One of the women, Orpah, despite her initial enthusiasm, decides in the end to make her way back to familiar territory (v15). You see, God never forces us to follow him, but he does invite us. The question is: how will we respond? You know there are many who are like Orpah today. There's an affection towards God and the Lord Jesus - as Orpah had towards Naomi and no doubt her religion. There may even be the occasional church attendance. But in the end the attractions of comfort in this life can appear to far outweigh the promises of the next life and such 'faith' soon evaporates like the morning mist. Orpah took the seemingly 'sensible option'. But what about Ruth. Well Ruth took the right option. Which option are you taking? Orpah's or the one of faith and commitment like Ruth? You see Ruth was in fact:

Ruth - A Woman of Substance

Just look at the strength of her commitment in v16-17:

"But Ruth said, "Do not urge me to leave you or to return from following you. For where you go I will go, and where you lodge I will lodge. Your people shall be my people, and your God my God. Where you die I will die, and there will I be buried. May the LORD do so to me and more also if anything but death parts me from you."

Again in a book where names mean a lot - so does this name. Ruth means 'friend' and what a wonderful friend to Naomi she turned out to be. You see, Ruth was no fair-weather believer. She says what she means and means what she says. Her words are like the language of marriage. At heart it isn't just an affectionate loyalty to Naomi, it's a pledge of deep loving service to God and his people: 'Your people will be my people; your God will be my God.' It's a personal conversion.
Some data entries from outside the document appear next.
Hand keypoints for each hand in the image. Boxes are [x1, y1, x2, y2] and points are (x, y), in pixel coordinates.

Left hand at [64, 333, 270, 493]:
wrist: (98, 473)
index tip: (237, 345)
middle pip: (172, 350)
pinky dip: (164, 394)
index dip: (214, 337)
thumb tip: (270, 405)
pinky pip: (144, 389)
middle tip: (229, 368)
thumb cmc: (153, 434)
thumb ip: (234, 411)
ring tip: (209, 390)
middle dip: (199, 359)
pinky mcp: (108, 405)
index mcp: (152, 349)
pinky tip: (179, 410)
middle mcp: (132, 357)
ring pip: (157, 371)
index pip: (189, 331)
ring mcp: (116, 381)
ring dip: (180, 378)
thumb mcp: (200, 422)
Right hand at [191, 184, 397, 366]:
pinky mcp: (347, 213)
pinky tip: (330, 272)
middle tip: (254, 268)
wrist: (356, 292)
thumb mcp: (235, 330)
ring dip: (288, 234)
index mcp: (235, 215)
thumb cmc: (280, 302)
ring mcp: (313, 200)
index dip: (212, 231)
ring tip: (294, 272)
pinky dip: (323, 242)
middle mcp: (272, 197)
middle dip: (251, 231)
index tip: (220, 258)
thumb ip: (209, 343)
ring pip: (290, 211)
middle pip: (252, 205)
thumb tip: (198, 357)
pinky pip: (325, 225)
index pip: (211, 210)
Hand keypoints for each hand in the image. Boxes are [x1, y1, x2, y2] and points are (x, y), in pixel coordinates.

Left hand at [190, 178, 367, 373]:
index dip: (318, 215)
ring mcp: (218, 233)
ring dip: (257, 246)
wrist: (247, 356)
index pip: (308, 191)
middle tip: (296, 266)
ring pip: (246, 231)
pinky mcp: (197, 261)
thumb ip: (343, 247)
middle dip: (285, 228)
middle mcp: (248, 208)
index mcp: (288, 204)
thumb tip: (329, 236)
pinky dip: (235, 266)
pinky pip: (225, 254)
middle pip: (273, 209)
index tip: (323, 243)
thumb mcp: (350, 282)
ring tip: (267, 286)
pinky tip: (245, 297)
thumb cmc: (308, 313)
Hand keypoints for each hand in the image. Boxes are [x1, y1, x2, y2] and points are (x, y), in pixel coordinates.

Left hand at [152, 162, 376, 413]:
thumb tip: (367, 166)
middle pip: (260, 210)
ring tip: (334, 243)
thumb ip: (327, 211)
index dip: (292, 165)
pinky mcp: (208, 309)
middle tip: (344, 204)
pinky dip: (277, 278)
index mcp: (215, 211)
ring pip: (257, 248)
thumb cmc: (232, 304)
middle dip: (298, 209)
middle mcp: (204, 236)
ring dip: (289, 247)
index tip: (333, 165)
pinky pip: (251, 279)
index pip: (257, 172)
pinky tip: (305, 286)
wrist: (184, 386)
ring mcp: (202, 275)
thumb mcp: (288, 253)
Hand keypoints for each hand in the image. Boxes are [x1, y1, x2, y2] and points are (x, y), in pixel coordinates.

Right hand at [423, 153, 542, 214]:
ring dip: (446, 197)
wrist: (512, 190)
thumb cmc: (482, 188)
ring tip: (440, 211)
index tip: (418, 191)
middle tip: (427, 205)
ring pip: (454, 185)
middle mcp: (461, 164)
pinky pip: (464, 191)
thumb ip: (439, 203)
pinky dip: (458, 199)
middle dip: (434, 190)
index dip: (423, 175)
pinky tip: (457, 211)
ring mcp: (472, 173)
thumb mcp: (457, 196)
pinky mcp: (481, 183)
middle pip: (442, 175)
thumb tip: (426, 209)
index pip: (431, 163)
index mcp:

Through the gentle witness of Naomi, Ruth has come to know the true and living God. Have you? Yes his ways may be mysterious to us at times, but they're never capricious or fickle - he has a loving purpose behind everything he does - as Ruth was to discover to her utter amazement. Even at this stage Ruth can see, however dimly, that knowing this God and belonging to his people is worth giving up everything.

As they returned it was 'the beginning of a harvest' (v22). It's a telling little phrase not only stating what was the case but also acting as a 'teaser trailer' suggesting something better to come after the famine. And we'll see how Ruth and Naomi enjoy a spiritual harvest, which was eventually to draw people in from the four corners of the earth into the orbit of God's saving love. And it's only that love which provides the strength and certainty we need when we experience 'God's strange work', his disciplining love, when even he must be tough to be kind.